Fidelma tensó el cuerpo en el agua.

¡El brazo impedido! ¿Cómo pudo bajar del barco y remar hasta la orilla solo? Habría sido imposible mover a remo el esquife con un brazo. ¡Y el esquife mismo! Dios santo, ¿qué le estaba pasando a su capacidad de observación? Si gracias a algún milagro había sido capaz de impulsar el esquife del barco hasta la isla, ¿cómo había vuelto para dejar el esquife en el barco? ¡Alguien había acercado a Cian a la isla y había regresado al barco!

Eadulf habría entrevisto ese detalle. ¡Dios, cuánto lo necesitaba! Se había acostumbrado tanto a compartir pareceres y a escuchar sus consejos.

Se agitó en el agua, consciente del derrotero que estaban tomando sus pensamientos. Debería haber caído en la cuenta mucho antes en vez de entretenerse con ensoñaciones. El efecto de flotar sobre el suave vaivén de las olas era soporífero y…

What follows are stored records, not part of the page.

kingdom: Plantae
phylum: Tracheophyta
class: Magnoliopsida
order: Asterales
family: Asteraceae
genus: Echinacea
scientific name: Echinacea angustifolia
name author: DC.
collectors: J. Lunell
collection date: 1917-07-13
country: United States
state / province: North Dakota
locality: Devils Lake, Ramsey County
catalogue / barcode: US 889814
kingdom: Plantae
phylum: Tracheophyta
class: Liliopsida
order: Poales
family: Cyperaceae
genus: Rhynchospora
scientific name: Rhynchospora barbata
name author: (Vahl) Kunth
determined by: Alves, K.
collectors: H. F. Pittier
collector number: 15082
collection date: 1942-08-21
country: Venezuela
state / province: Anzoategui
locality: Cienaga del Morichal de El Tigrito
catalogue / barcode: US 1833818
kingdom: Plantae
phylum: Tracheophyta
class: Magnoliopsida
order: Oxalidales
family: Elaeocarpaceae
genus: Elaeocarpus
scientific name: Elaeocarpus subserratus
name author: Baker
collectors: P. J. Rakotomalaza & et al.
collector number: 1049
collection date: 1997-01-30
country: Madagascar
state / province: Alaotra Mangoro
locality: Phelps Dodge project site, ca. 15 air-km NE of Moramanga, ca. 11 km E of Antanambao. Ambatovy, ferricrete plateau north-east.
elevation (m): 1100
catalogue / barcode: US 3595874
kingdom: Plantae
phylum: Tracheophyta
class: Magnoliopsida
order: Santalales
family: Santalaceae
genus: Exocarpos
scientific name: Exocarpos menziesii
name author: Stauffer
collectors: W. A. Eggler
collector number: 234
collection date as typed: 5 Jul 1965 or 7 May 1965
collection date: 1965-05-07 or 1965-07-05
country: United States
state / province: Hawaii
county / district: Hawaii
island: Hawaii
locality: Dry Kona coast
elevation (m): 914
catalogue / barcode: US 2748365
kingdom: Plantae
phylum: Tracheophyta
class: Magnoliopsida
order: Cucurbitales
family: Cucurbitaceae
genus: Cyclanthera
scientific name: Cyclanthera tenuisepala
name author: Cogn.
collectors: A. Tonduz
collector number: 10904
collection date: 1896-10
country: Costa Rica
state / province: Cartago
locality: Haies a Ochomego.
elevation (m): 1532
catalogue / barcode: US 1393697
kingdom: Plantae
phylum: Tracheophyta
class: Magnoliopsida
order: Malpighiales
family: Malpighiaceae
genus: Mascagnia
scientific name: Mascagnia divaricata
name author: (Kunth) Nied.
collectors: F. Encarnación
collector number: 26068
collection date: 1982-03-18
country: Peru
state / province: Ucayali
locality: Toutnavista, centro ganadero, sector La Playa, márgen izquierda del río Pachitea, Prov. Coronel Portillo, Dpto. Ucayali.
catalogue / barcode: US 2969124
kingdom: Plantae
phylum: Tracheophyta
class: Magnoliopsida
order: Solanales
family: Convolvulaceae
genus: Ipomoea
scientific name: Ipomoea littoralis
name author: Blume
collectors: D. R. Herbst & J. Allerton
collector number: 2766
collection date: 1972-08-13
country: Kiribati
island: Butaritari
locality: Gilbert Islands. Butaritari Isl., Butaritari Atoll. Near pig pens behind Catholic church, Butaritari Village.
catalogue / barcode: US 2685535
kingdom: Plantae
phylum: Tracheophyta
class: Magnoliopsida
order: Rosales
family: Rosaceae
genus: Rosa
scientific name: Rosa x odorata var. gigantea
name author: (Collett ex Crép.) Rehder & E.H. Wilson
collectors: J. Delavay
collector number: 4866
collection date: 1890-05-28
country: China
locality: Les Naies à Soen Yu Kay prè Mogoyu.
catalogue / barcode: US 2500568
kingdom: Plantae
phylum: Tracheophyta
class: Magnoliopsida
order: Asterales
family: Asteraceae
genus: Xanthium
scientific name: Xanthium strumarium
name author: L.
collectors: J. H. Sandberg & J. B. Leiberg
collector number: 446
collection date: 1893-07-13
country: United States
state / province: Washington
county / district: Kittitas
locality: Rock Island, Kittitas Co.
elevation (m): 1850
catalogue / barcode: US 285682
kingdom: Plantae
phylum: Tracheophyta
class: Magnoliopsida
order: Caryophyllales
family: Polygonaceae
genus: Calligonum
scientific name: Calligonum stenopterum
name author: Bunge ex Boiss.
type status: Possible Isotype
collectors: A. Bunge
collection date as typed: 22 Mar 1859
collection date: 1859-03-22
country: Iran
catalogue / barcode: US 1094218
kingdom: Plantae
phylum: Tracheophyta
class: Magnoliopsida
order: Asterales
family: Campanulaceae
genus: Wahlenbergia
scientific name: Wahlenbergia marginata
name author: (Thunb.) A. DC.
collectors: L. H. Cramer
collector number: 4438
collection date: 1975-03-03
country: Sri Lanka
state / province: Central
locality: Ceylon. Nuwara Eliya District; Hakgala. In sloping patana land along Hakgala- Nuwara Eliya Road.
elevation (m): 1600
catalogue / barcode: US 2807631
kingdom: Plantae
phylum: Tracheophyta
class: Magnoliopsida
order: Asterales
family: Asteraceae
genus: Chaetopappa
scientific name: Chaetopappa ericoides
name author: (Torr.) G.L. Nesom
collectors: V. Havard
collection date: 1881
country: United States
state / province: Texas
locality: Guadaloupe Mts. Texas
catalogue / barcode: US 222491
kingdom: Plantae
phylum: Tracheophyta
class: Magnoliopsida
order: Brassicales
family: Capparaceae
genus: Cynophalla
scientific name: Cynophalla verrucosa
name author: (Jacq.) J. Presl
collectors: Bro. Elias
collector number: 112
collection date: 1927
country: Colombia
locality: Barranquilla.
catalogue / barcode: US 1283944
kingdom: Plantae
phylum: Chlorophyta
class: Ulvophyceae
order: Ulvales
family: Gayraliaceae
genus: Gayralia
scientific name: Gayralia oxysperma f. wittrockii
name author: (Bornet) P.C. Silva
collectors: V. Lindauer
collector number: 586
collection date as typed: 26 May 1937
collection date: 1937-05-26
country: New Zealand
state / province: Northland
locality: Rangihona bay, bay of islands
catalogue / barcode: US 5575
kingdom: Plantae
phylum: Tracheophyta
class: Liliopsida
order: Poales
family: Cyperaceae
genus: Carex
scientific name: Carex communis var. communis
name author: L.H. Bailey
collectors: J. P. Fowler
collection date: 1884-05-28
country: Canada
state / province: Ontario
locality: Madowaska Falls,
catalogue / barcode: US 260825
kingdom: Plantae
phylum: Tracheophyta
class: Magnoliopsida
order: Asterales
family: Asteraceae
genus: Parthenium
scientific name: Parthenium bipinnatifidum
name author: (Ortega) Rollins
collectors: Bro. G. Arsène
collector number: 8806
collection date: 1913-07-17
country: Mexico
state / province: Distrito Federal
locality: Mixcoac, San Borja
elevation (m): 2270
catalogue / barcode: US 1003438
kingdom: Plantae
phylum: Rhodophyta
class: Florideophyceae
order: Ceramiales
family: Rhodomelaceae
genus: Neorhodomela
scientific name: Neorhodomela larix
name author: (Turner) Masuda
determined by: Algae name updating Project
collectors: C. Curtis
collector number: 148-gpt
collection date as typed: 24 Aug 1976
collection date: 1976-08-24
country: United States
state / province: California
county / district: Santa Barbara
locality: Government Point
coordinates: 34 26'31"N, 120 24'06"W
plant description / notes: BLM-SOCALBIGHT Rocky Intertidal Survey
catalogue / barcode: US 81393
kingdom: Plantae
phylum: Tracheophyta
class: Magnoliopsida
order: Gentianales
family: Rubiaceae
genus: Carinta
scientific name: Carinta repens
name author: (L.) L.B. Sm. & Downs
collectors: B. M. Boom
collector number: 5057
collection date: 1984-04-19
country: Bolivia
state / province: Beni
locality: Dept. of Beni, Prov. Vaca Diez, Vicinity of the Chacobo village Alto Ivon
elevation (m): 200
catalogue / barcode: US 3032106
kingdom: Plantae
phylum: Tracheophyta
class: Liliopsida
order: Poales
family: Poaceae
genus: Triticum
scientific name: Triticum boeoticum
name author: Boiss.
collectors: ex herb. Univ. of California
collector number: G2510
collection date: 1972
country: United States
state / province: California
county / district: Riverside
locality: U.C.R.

De pronto notó que el movimiento no era tan suave como antes. El agua empezaba a picarse. Oyó entonces un crujido. Abrió los ojos y parpadeó. La gran vela del Barnacla Cariblanca empezaba a inflarse. Se estaba levantando el viento anunciado, y el barco empezaba a moverse. Giró el cuerpo y empezó a dar brazadas.

Cuando se dio cuenta, el temor le heló la sangre: la cuerda atada alrededor de su cintura no estaba tensa. Flotaba. Y como la parte que no debía tocar el mar también estaba en el agua, la hacía más pesada. El cabo ya no estaba atado a la baranda.

Gritó pidiendo socorro.

No veía a Gurvan ni a nadie más en la baranda del barco. El Barnacla Cariblanca se alejaba dejando atrás los vientos.

Fidelma echó a nadar para salvar su vida, pero las olas eran cada vez mayores y costaba hacerlo deprisa. Pese a no dejar de nadar, sabía que sería imposible alcanzar el barco; antes se desvanecería, abandonada en medio del océano.